Their campaign, leading to the founding of their own political party in Israel (Noam), whose central flag is combatting the winds of LGBT change, has actually focused religious people like myself to step out of their previous comfort zone and re-assess their position. From passive to active. From observer to supporter, at least in a limited way. Personally, it crystalised the insight that in spite of the religious dilemmas involved with gay sexuality and a religious lifestyle, we need to fight to create a place for everyone within our communities. Members of the religious community must not be pressured into potentially damaging conversion therapies, or heterosexual marriages, which often turn out as disasters for both sides of the partnership. And of course, nobody should be humiliated because of their sexual orientation.
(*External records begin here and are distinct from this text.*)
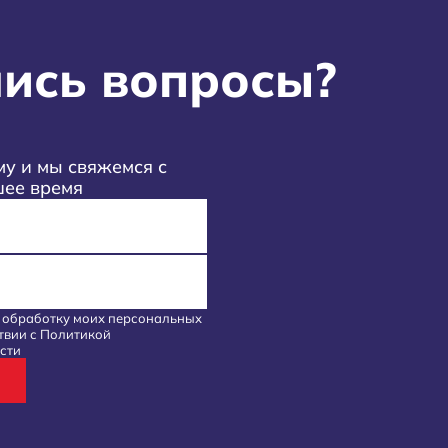
ись вопросы?
у и мы свяжемся с
шее время
а обработку моих
персональных
твии с
Политикой
сти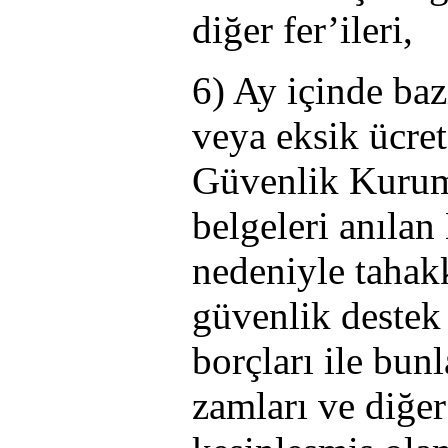
diğer fer’ileri,
6) Ay içinde baz
veya eksik ücret
Güvenlik Kurum
belgeleri anıla
nedeniyle tahakk
güvenlik destek 
borçları ile bun
zamları ve diğer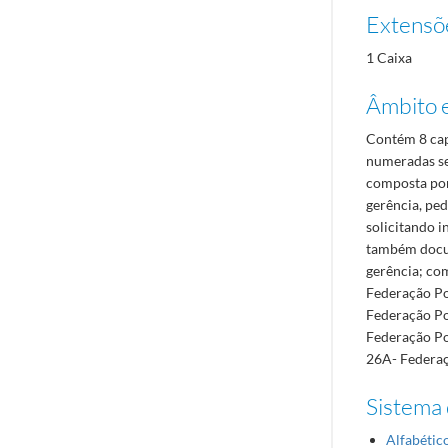
Extensõ
1 Caixa
Âmbito 
Contém 8 cap
numeradas se
composta por
gerência, pe
solicitando i
também docum
gerência; com
Federação Por
Federação Po
Federação Po
26A- Federaç
Sistema 
Alfabétic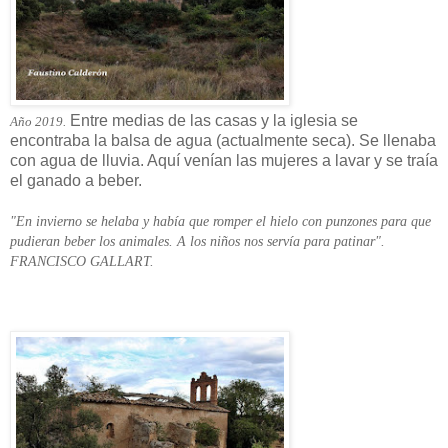
Entre medias de las casas y la iglesia se
Año 2019.
encontraba la balsa de agua (actualmente seca). Se llenaba
con agua de lluvia. Aquí venían las mujeres a lavar y se traía
el ganado a beber.
"En invierno se helaba y había que romper el hielo con punzones para que
pudieran beber los animales. A los niños nos servía para patinar".
FRANCISCO GALLART.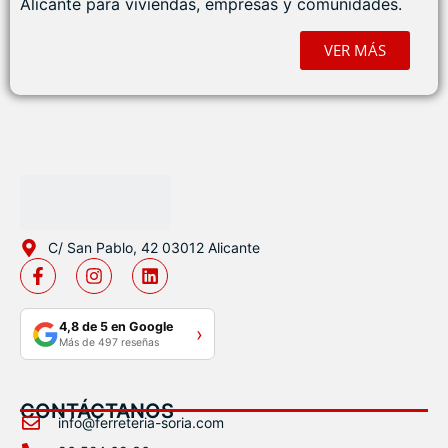
Alicante para viviendas, empresas y comunidades.
VER MÁS
C/ San Pablo, 42 03012 Alicante
4,8 de 5 en Google
›
Más de 497 reseñas
CONTÁCTANOS
info@ferreteria-soria.com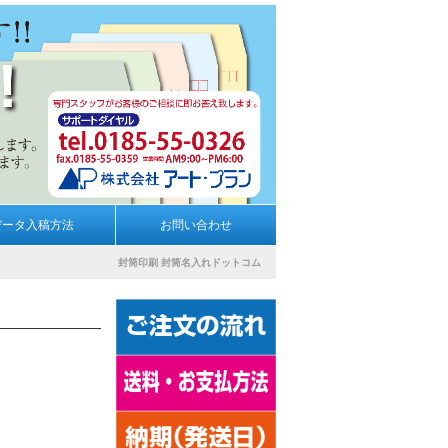
データ入稿方法
お問い合わせ
封筒印刷
封筒名入れドットコム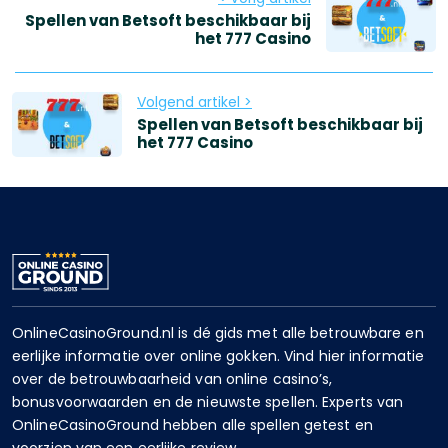
Spellen van Betsoft beschikbaar bij
het 777 Casino
Volgend artikel >
Spellen van Betsoft beschikbaar bij
het 777 Casino
OnlineCasinoGround.nl is dé gids met alle betrouwbare en
eerlijke informatie over online gokken. Vind hier informatie
over de betrouwbaarheid van online casino’s,
bonusvoorwaarden en de nieuwste spellen. Experts van
OnlineCasinoGround hebben alle spellen getest en
voorzien van een eerlijke review.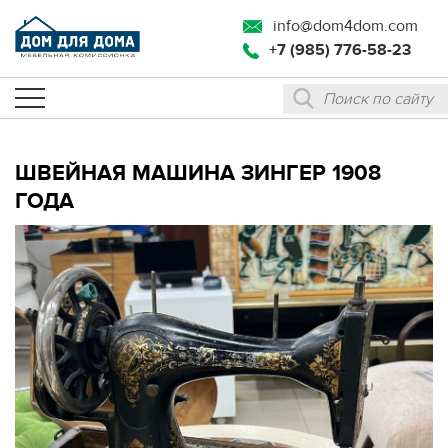
info@dom4dom.com
+7 (985) 776-58-23
ШВЕЙНАЯ МАШИНА ЗИНГЕР 1908
ГОДА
This is the backdrop for Debralee’s and my decision this year to join the parade in Jerusalem, which is more understated and in many ways more modest than, say, the Tel Aviv parade, including more and more members of religious communities. We had a particularly moving moment when we saw an elderly religious couple, she with hair completely covered and he with a large kipa, she with a sign “I am a proud grandmother,” and he with a sign “I am a proud grandfather.”
I know that many of my religious friends will have great difficulty with what I have described and my choice to join the Jerusalem Gay Pride march, but it is important to stress that this is in no way meant to show any anti-religious defiance, either against the community or the Torah. The Torah’s ways are pleasant, and all its pathways are peace.
–
This is a translation of a column I published on the sister site of Times of Israel, Zman Israel.